EXERCISE: In the listing below, how many lines include "index"? Give the number and no other text.

*** RECORDED INFORMATION ***

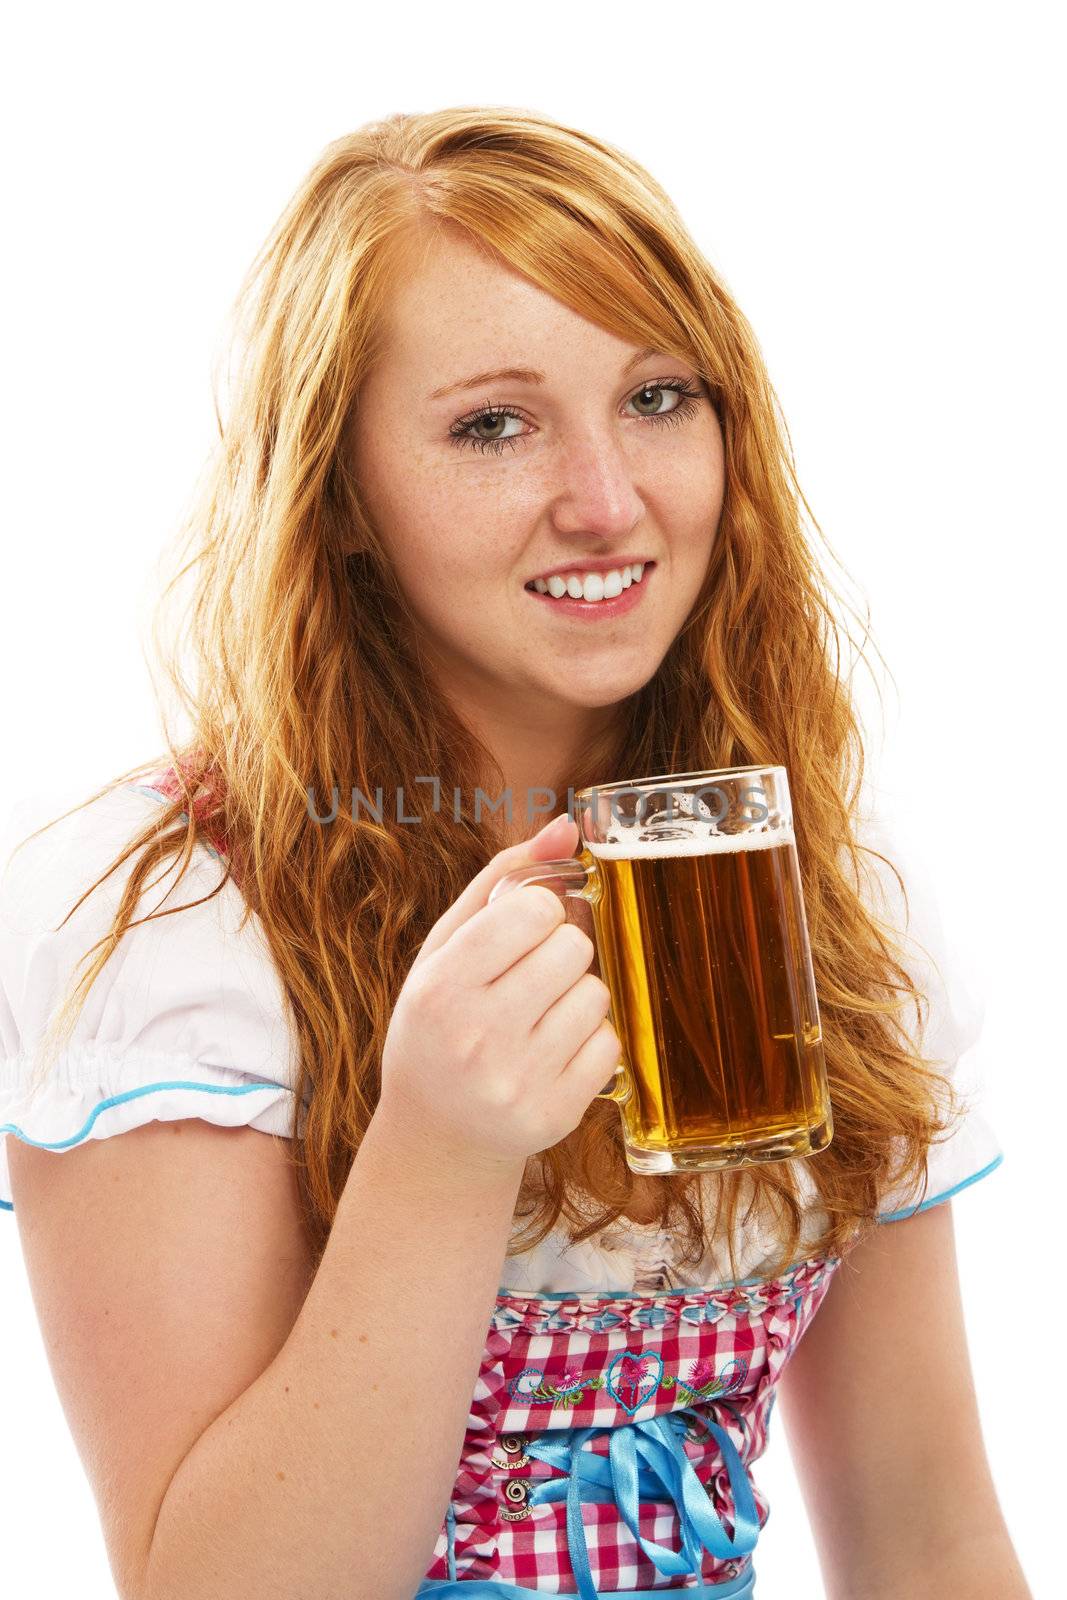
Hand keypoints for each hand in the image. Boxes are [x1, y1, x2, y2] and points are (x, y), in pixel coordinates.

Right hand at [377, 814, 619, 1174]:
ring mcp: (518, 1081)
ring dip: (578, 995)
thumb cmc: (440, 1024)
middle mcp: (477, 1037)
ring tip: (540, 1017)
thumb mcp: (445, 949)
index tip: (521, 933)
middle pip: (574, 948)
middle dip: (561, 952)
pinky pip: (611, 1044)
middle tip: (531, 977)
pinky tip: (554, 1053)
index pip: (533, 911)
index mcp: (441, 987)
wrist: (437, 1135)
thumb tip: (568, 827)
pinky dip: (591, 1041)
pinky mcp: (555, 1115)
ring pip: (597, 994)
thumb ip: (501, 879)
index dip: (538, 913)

*** End of RECORDED INFORMATION ***
*** RECORDED INFORMATION ***

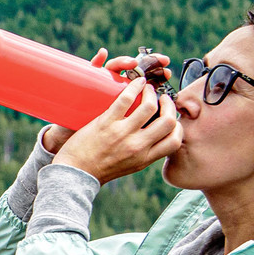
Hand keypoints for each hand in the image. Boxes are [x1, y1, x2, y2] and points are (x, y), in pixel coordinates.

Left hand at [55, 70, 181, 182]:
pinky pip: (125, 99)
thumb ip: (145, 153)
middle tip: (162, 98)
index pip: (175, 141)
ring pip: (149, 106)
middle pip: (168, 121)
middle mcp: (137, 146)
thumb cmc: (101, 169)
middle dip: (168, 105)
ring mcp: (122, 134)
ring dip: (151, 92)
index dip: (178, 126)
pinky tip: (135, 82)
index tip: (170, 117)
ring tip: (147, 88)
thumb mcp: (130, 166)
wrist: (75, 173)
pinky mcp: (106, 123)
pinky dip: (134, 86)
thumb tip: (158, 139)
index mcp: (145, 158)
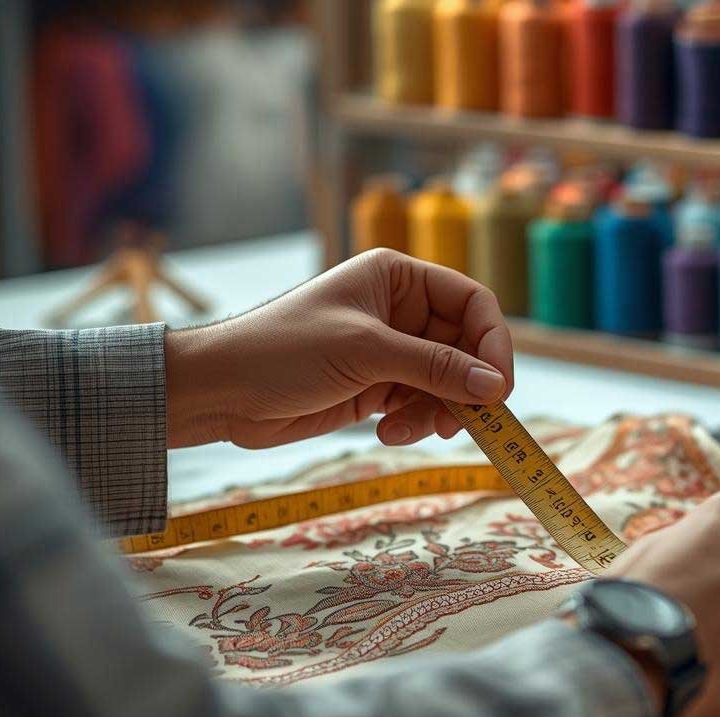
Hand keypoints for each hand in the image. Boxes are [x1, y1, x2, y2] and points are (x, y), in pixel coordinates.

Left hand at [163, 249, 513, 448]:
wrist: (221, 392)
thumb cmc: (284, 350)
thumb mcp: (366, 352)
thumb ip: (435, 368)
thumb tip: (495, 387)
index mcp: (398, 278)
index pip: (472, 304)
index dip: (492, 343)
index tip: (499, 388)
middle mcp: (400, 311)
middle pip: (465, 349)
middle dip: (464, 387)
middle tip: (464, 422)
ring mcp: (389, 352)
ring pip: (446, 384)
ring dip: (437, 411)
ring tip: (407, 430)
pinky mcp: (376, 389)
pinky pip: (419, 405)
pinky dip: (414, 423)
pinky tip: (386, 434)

*** End of RECORDED INFORMATION ***

SOLUTION TO THIS TASK: 12